I use a bottomless portafilter for the aesthetic but also to keep an eye on quality of the shot. I read where very skilled espresso makers here in the forum favour a single spouted portafilter over a bottomless. I am wondering why... are there advantages to the spout? Please enlighten me.?


----------



## 4085 (Nov 23, 2012)

I think when you are pretty confident in your shot prep, you do not need a naked to confirm things. originally, they were just used on an ad hoc basis by baristas to check the consistency. If you use a single, then that can also hide inconsistencies caused by bad prep that might show up on a double (uneven flow) or a naked


----------



## Mr Binks (Mar 21, 2019)

Some people swear that the naked portafilter also makes a difference because the shot drops straight into the glass without being disturbed by traveling through a spout thus preserving the Crema. As Crema doesn't really add anything from a flavour perspective this can only really be down to aesthetics.


----------



## Border_all (Dec 19, 2019)

One advantage of naked for me is the additional height for putting my cup directly under as it won't fit if i use standard portafilter


----------



## Deidre (Aug 13, 2019)

It just seems to me that all the pluses go with bottomless (including cleanup!).?‍♀? Certainly, if someone was having trouble with channelling, spirts or uneven shots, I can easily see the reason behind using a spout, need be, but there are experienced espresso folks who can prep a great puck, & they still opt for single spouts every time. Why? Just habit, maybe? From the days before bottomless, as dfk41 alluded to?

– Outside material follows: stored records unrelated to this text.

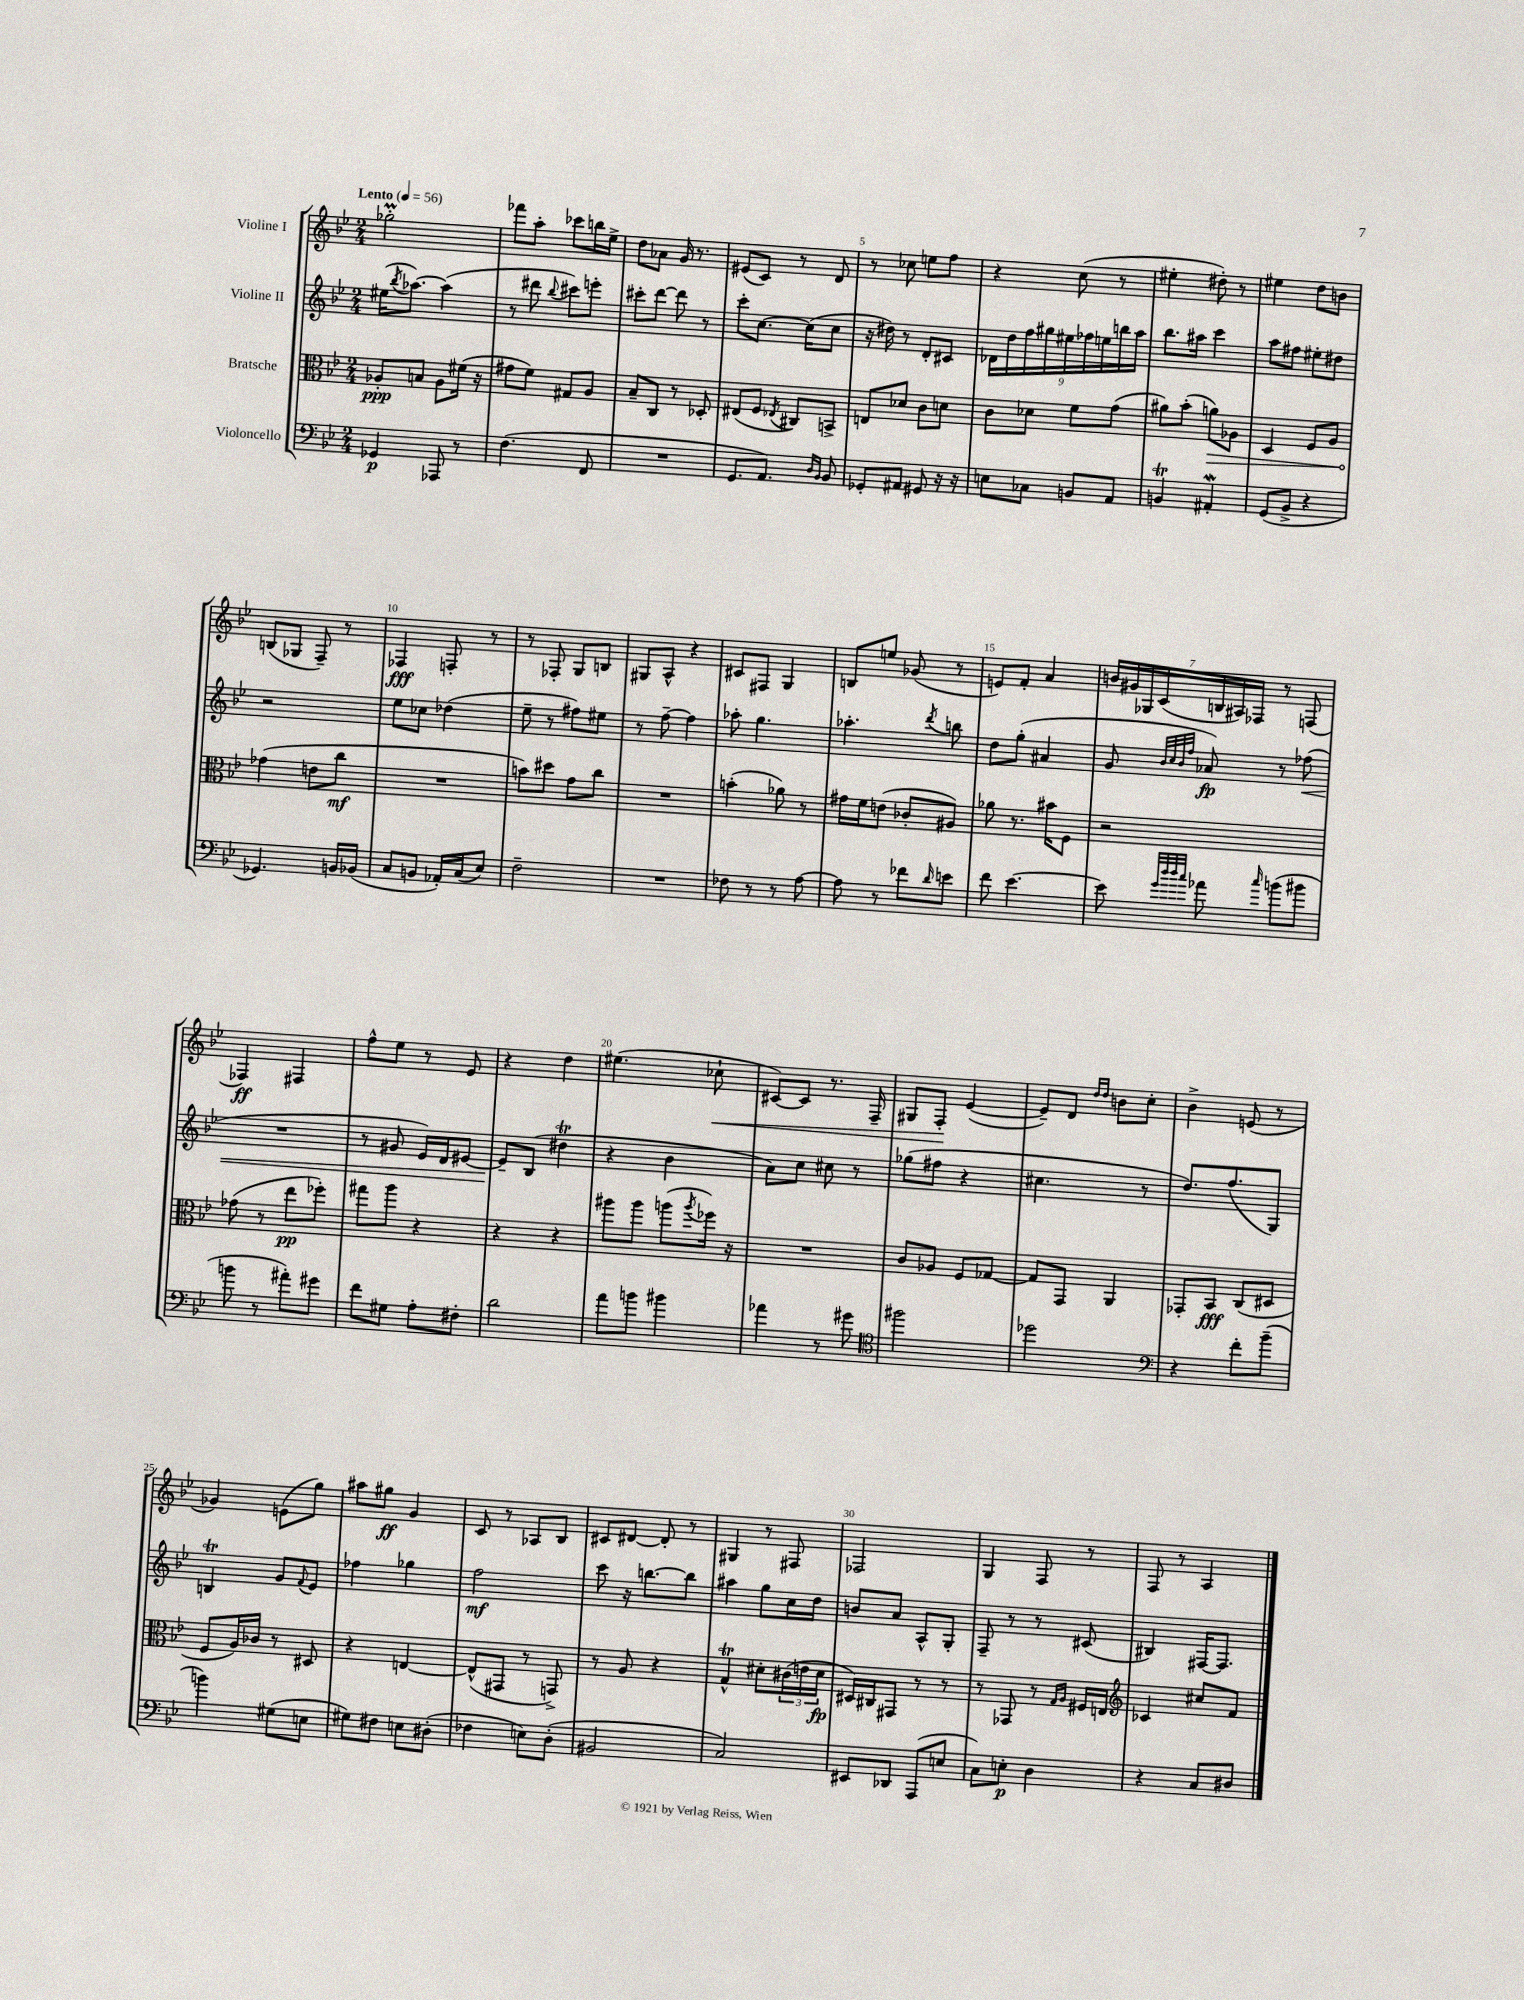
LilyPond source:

<<
\new StaffGroup <<
\new Staff = "s0" \with { instrumentName = "Violine I" } {
    \clef treble \key bes \major \numericTimeSignature \time 2/4 \tempo "Lento" 4 = 56
    ges''2-.\prall |
    fes'''8 a''8-. ces'''8 b''16 ees''16-> |
    d''8 aes'8 g'16 r8. |
    eis'8( c'8) r8 d'8 |
    r8 ces''8 e''8 f''8 |
    r4 c''8( r8 |
    eis''4-. dis''8-.) r8 |
    eis''4 d''8 b'8 |
    b8( ges8 f8--) r8 |
    fes4\fff f8-. r8 |
    r8 fes8-. g8 b8 |
    gis8 a8-^ r4 |
    cis'8 fis8 g4 |
    b8 e''8 ges'8( r8 |
    e'8) f'8-. a'4 |
    \tuplet 7/4 { b'16 gis'16 ges16 c'16( b16 ais16) fes16 } r8 f8( |
    fes4\ff) fis4 |
    f''8-^ ees''8 r8 ees'8 |
    r4 d''4 |
    eis''4.( ces''8-!\< |
    cis'8~) cis'8 r8. f16-- |
    gis8 f8-.\! ees'4~( |
    ees'8--) d'8 \grace { d''16 d''16 } b'8 c''8-. |
    bes'4-> e'8( r8 |
    ges'4) e'8( g''8) |
    ais''8 gis''8\ff g'4 |
    c'8 r8 aes8 bes8 |
    cis'8 dis'8~ dis'8-. r8 |
    gis4 r8 fis8 |
    fes2 |
    g4 f8 r8 |
    f8 r8 a4 \bar "|." |
}
\new Staff = "s1" \with { instrumentName = "Violine II" } {
    \clef treble \key bes \major \numericTimeSignature \time 2/4
    eis''16( \acciaccatura { bes''8 } aes''8.~) aes''4( |
    r8 dis'''8 \appoggiatura { bes''8 } cis'''8) e'''8-. |
    cis'''8-. d'''8~ d'''8 r8 |
    c'''8-. c''8.~ c''16( c''8 |
    r16 dis''16) r8 d'8-. cis'8 |
    \tuplet 9/8 { des'16 d''16 f''16 gis''16 eis''16 fes''16 e''16 b''16 a''16 } |
    bes''8. ais''16 c'''4 |
    a''8 fis''8 eis''8-. dis''8 |
    r2 |
    ees''8 ces''8 des''4( |
    ees''8-- r8 fis''8) eis''8 |
    r8 f''8~-- f''4 |
    aes''8-. g''4. |
    aes''4.-. \acciaccatura { d'''8 } b''8 |
    d''8 g''8-.( ais'4 |
    g'8 \grace { bes'32 c''32 bes'32 f''32 } aes'8\fp) r8 fes''8\<( |
    R2 |
    r8 gis'8 ees'16) d'16 eis'8~ |
    eis'8--\! bes8( dis''4\trill |
    r4 bes'4 |
    a'8) c''8 cis''8 r8 |
    ges''8( fis''8 r4 |
    cis''4. r8 |
    d''8.) f''8.( g8) |
    b4\trill g'8 \appoggiatura { f'8 } ees'8 |
    fes''4 ges''4 |
    f''2\mf |
    c'''8 r16 b''8.~ b''8 |
    ais''4 g''8 c''16 d''16 |
    b'8 a'8 a8-^ g8-. |
    f8-- r8 r8 cis'8( |
    bis4) fis16~ fis8. \bar "|." |
}
\new Staff = "s2" \with { instrumentName = "Bratsche" } {
    \clef alto \key bes \major \numericTimeSignature \time 2/4
    aes8-.\ppp b8 aes8 fis'16( r16 |
    gis'8 f'8) gis8 a8 |
    bes8-- c8 r8 des8-. |
    eis8( f8 \acciaccatura { ees8 } cis8) b,8-> |
    e8 des'8 c'8 d'8 |
    c'8 des'8 f'8 g'8( |
    ais'8) bes'8-.( \once \override Hairpin.circled-tip = ##t a'8\>) aes8 |
    d4 f8 a8 |
    ges'4\!( e'8 c''8\mf |
    R2 |
    b'8) dis''8 g'8 c''8 |
    R2 |
    b'4-.( aes'8) r8 |
    gis'16 f'16 e'8( ces'8-. ais8) |
    aes'8 r8. bis'16 f8 |
    r2 |
    ges'8( r8 ees''8\pp fes''8-.) |
    gis''8 a''8 r4 |
    r4 r4 |
    ais''8 ais''8 a''8( \acciaccatura { a''8 } fes''16) r16 |
    R2 |
    c'8 aes8 f8 ges8~ |
    ges8 g,8 a,4 |
    ges,8-. bes,8\fff c8( dis8 |
    f8 a16) ces'16 r8 dis8 |
    r4 e4~ |
    e8-^( gis,8 r8 g,8->) |
    r8 a8 r4 |
    g4-^\trill dis'8-. \tuplet 3/2 { cis'16( e'16 dis'16\fp } |
    dis16) cis16 gis,8 r8 r8 |
    r8 ges,8 r8 \grace { g16 a16 } fis16 e16 |
    \clef treble ces'4 cis''8 f'8 \bar "|." |
}
\new Staff = "s3" \with { instrumentName = "Violoncello" } {
    \clef bass \key bes \major \numericTimeSignature \time 2/4
    ges,4\p aes,,8 r8 |
    f4.( f,8 |
    R2 |
    g,8. a,8.) \grace { d16 bes,16 } bes,8 |
    ges,8-. ais,8 gis,8 r16 r16 |
    e8 ces8 b,8 a,8 |
    b,4\trill ais,4-.\mordent |
    g,8( bes,8-> r4 |
    ges,4.) b,16 bes,16( |
    c8 b,8 aes,16-.) c16( ees8) |
    f2-- |
    R2 |
    fes8 r8 r8 a8~ |
    a8 r8 fes'8 \grace { d'16 } e'8 |
    f'8 ees'4.~ |
    ees'8 \grace { g'32 d''32 d''32 c''32 } aes'8 \grace { c''16 } b'8( bis'8 |
    b'8 r8 ais'8-.) gis'8 |
    f'8 gis8 a8-. fis8-. |
    d'2 |
    a'8 b'8 bis'4 |
    aes'4 r8 gis'8 |
    \clef tenor fis''2 |
    des''2 |
    \clef bass r4 f'8-. bes'8--( |
    b'4) gis8( e8 |
    gis8) fis8 e8 dis8-.( |
    fes4 e8) d8-.( |
    bis,2 |
    c2) |
    eis,8 des,8 a,,8( e8 |
    c8) e8-.\p d4 |
    r4 c8 dis8 \bar "|." |
}
>>
>>
\layout { \context { \Score \override BarNumber.break-visibility = ##(#f #t #t) barNumberVisibility = #(every-nth-bar-number-visible 5) } }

Hmmmm.... Curiouser & curioser!?


----------



## MildredM (Feb 13, 2017)

All the aforementioned pluses - but the main one being the clean-ness - no spouts to clean, or left to taint the next shot. I love to watch the even spread of first drops show under the basket, release the lever and then see the coming together ☺ It's all part of the enjoyment of the coffee making ritual ?


----------



## Agentb (Feb 11, 2017)

and tis also a lot easier to swap a basket out, but for me is the good/bad prep indicator.

And it it looks cool. ?

edit: The only downside is it might be a little lower temp in the cup but by the time it leaves the basket, all the chemistry has finished.


----------



## mathof (Mar 24, 2012)

There's also the matter of taste. This YouTube coffee influencer finds he prefers coffee that comes out of spouts:


----------



## Deidre (Aug 13, 2019)

Interesting that he finds an improvement in taste from spouted. Hmmmm, I wonder if that result would hold true with any type of roast, too, light or dark??

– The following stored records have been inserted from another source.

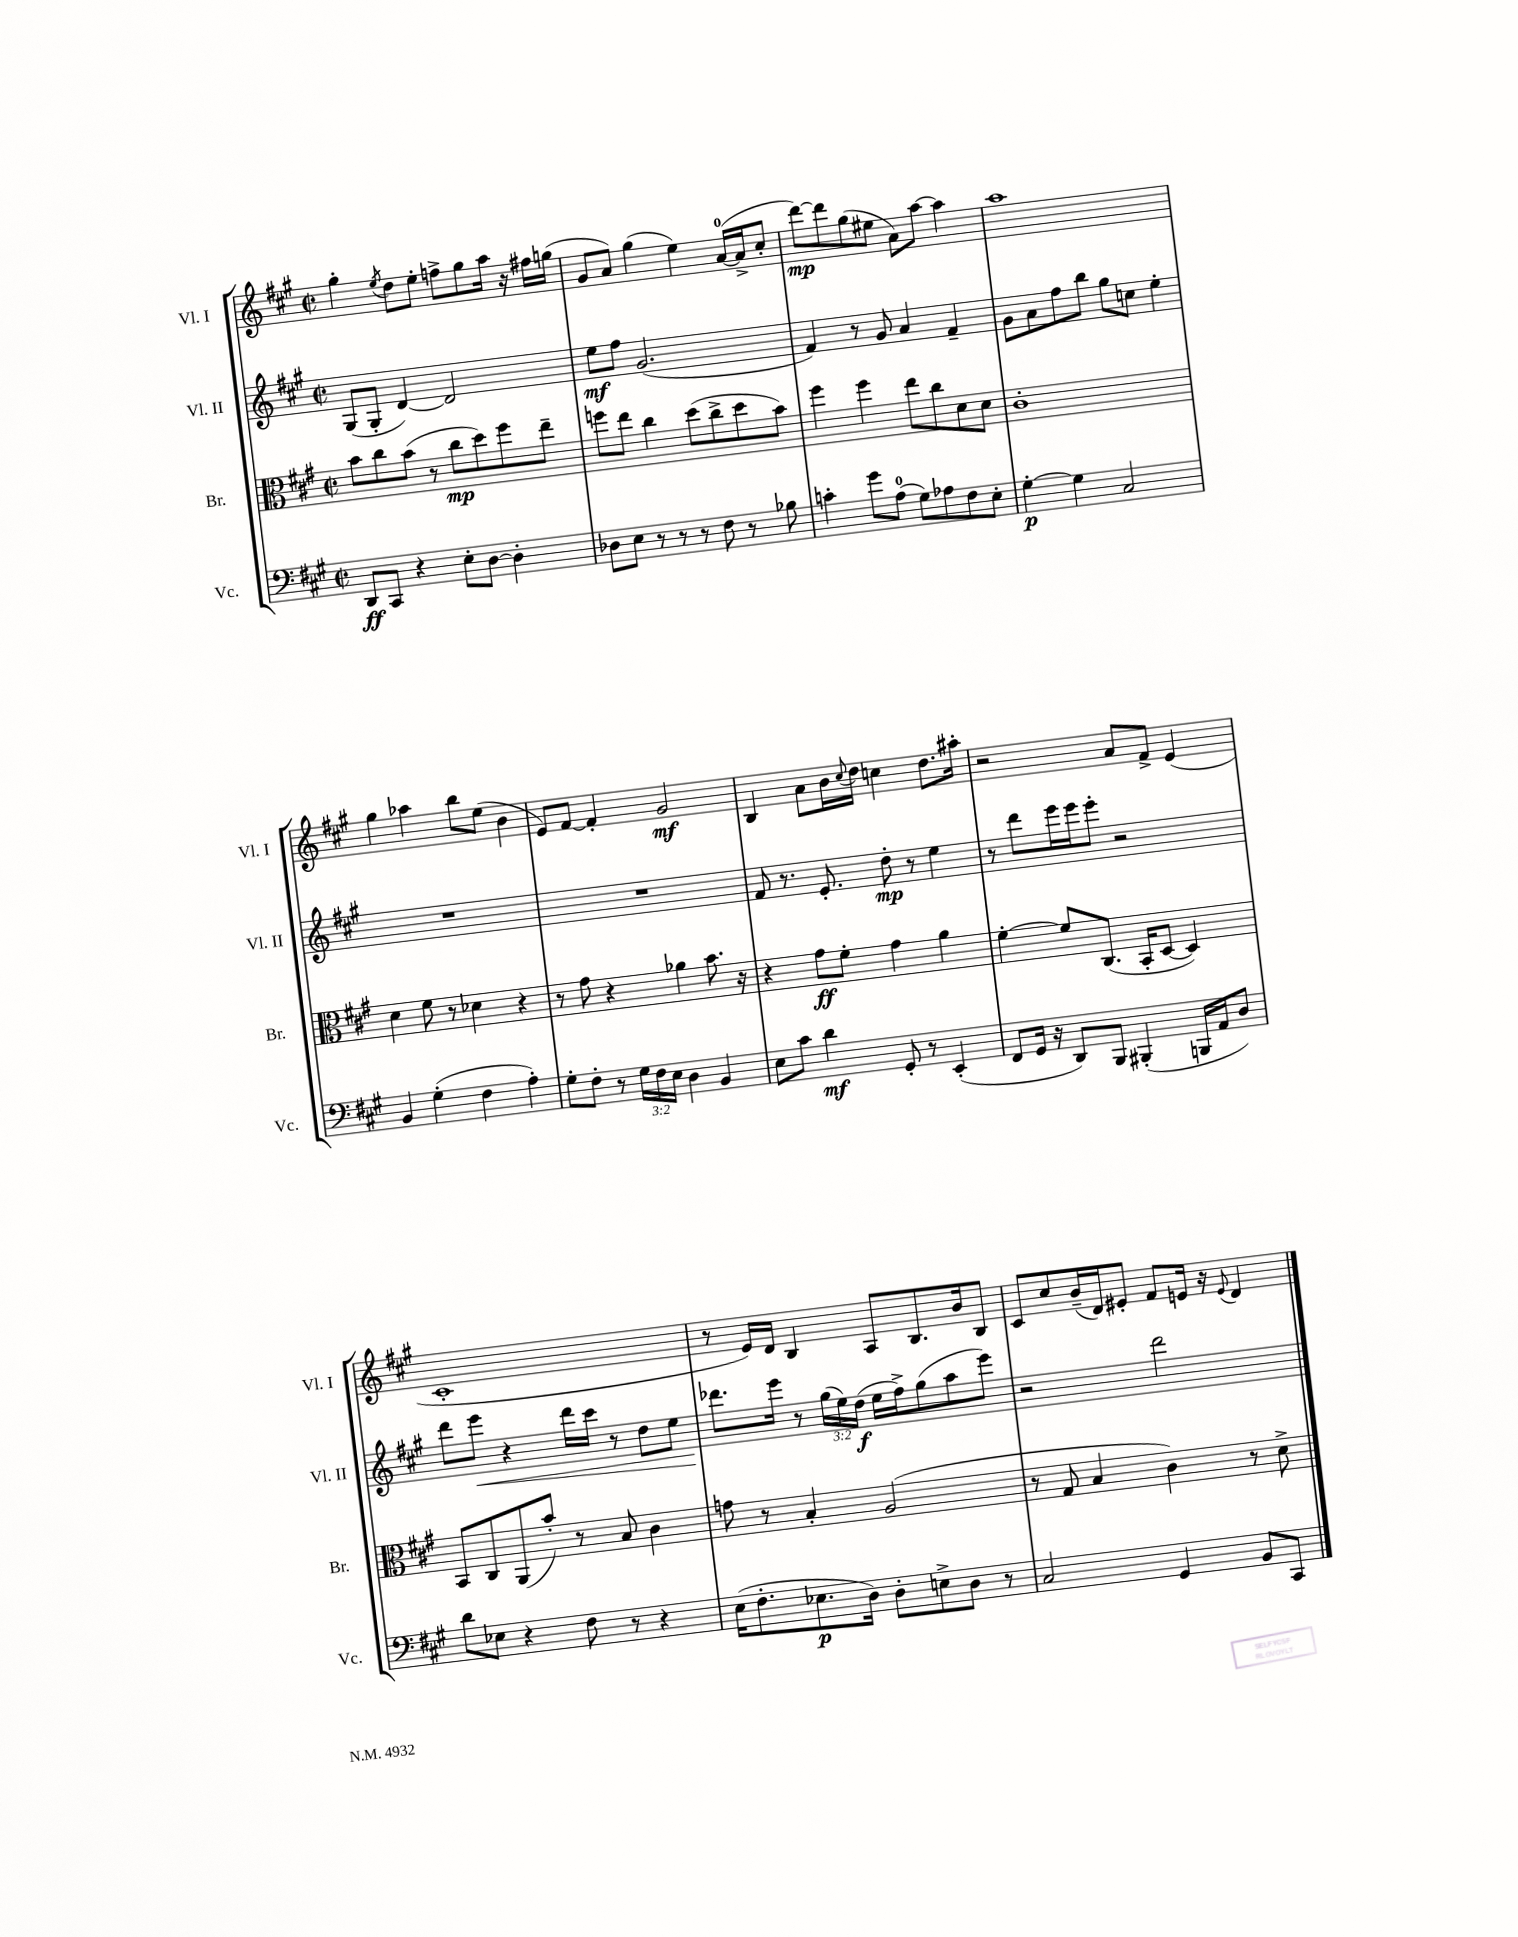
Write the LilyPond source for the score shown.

<<
\new StaffGroup <<
\new Staff = "s0" \with { instrumentName = "Vl. I" shortInstrumentName = "Vl. I" } {
    \clef treble \key a \major \defaultTimeSignature \time 2/2
    gis''4-. \acciaccatura { e''8 } d''8 e''8-. f''8-> gis''8 a''16 r16 fis''16 g''16( |
    gis'8 a'8) gis''4( e''4) a'16-0~( a'16-> cis''8-. |
    d'''8~\mp) d'''8 gis''8( eis''8 a'8) a''8~ a''4 |
    a''1 |
    gis''4 aes''4 b''8 e''8( b'4 |
    e'8) fis'8~ fis'4-. gis'2\mf |
    b4 a'8 b'16 \appoggiatura { cis''8 } d''16 c''4 d''8. ais''16-. |
    r2 a'8 fis'8-> e'4( |
    cis'1-. |
    r8 e'16) d'16 b4 a8 b8. b'16 b8 |
    cis'8 cis''8 b'16--( d'16) eis'8-. fis'8 e'16 r16 \appoggiatura { e'8 } d'4 \bar "|." |
}
\new Staff = "s1" \with { instrumentName = "Vl. II" shortInstrumentName = "Vl. II" } {
    \clef treble \key a \major \defaultTimeSignature \time 2/2 \override Staff.TupletNumber.text = #tuplet-number::calc-fraction-text
    gis8( gis8-. d'4~) d'2 |
    e''8\mf fis''8 gis'2.( |
    fis'4) r8 gis'8 a'4 fis'4-- |
    gis'8 a'8 fis''8 b''8 gis''8 c''8 e''4-. |
    R1 |
    R1 |
    fis'8 r8. e'8.-. d''8-.\mp r8 e''4 |
    r8 d'''8 e'''16 e'''16 e'''8-. r2 |
    d'''8 e'''8\< r4 d'''16 cis'''16 r8 d''8 e''8 |
    des'''8.\! e'''16 r8 \tuplet 3/2 { gis''16( e''16) d''16\f( } e''16 fis''16->) gis''8( a''8 e'''8) |
    r2 d'''2 \bar "|." |
}
\new Staff = "s2" \with { instrumentName = "Br." shortInstrumentName = "Br." } {
    \clef alto \key a \major \defaultTimeSignature \time 2/2
    b'8 cis''8 b'8( r8 cis''8\mp d''8) fis''8 e''8-- |
    f''8 e''8 cis''4 d''8( cis''8-> d''8 b'8) |
    fis''4 fis''4 e''8 cis''8 d'8 d'8 |
    cis'1-. |
    d'4 fis'8 r8 des'4 r4 |
    r8 gis'8 r4 aes'4 b'8. r16 |
    r4 gis'8\ff fis'8-. gis'4 a'4 |
    fis'4~-. fis'8 cis8.( b,16-. d8~ d4) |
    b,8 cis8 a,8( b'8-.) r8 b8 cis'4 |
    g'8 r8 b4-. a2( |
    r8 gis8 b4 cis'4) r8 d'8-> \bar "|." |
}
\new Staff = "s3" \with { instrumentName = "Vc." shortInstrumentName = "Vc." } {
    \clef bass \key a \major \defaultTimeSignature \time 2/2 \override Staff.TupletNumber.text = #tuplet-number::calc-fraction-text
    d,8\ff cis,8 r4 e8-. d8~ d4-. |
    des8 e8 r8 r8 r8 fis8 r8 bes8 |
    c'4-. gis'8 a8-0( gis8) aes8 fis8 e8-. |
    gis4~-.\p gis4 cis2 |
    b,4 gis4-.( fis4 a4-.) |
    gis8-. fis8-. r8 \tuplet 3/2 { gis16 fis16 e16 } d4 b,4 |
    e8 cis'8 d'4\mf gis,8-. r8 e,4-.( |
    fis,8 gis,16 r16 d,8) b,,8 bis,,4-.( b,,16 a,16 d8) |
    d'8 ees8 r4 fis8 r8 r4 |
    e16( fis8.-. ees8.\p d16) d8-. e8-> d8 r8 |
    cis2 gis,4 b,8 cis,8 \bar "|." |
}
>>
>>
\layout { \context { \Score \remove "Bar_number_engraver" } }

I feel very handicapped when using a spouted portafilter; especially because I can't tell when to end my preinfusion if I can't see the sweat across the screen!?‍♀


----------



## MediumRoastSteam (Jul 7, 2015)

Ability to clean it by running under the tap on both sides and scrubbing the basket is the biggest selling point to me!


----------



## mctrials23 (May 8, 2017)

It's pretty isn't it. And let's be honest, that's why we all do it.


----------



## Deidre (Aug 13, 2019)

mctrials23 said:


> It's pretty isn't it. And let's be honest, that's why we all do it.


 Definitely!

And I can't figure out why some of the very skilled still prefer the spouted ones?‍♀. Myself, I don't get a better taste on the few occasions I've experimented with a single spout.?‍♀☺


----------



## mctrials23 (May 8, 2017)

I get the occasional bean that I just can't seem to dial in to get a nice pour on a naked PF but those are usually super light roasts. Sometimes I use a spouted PF for those but I damn well try to get a nice pour from a bottomless PF first.


----------



## TomHughes (Dec 16, 2019)

I always used to use a naked PF, I even ground the bottom of my sage to create one. 
Now I've gone back to spouted, there's something sexy about espresso dripping out of those spouts. 
Plus by dispersing the Crema a bit I've found it tastes better to me!


----------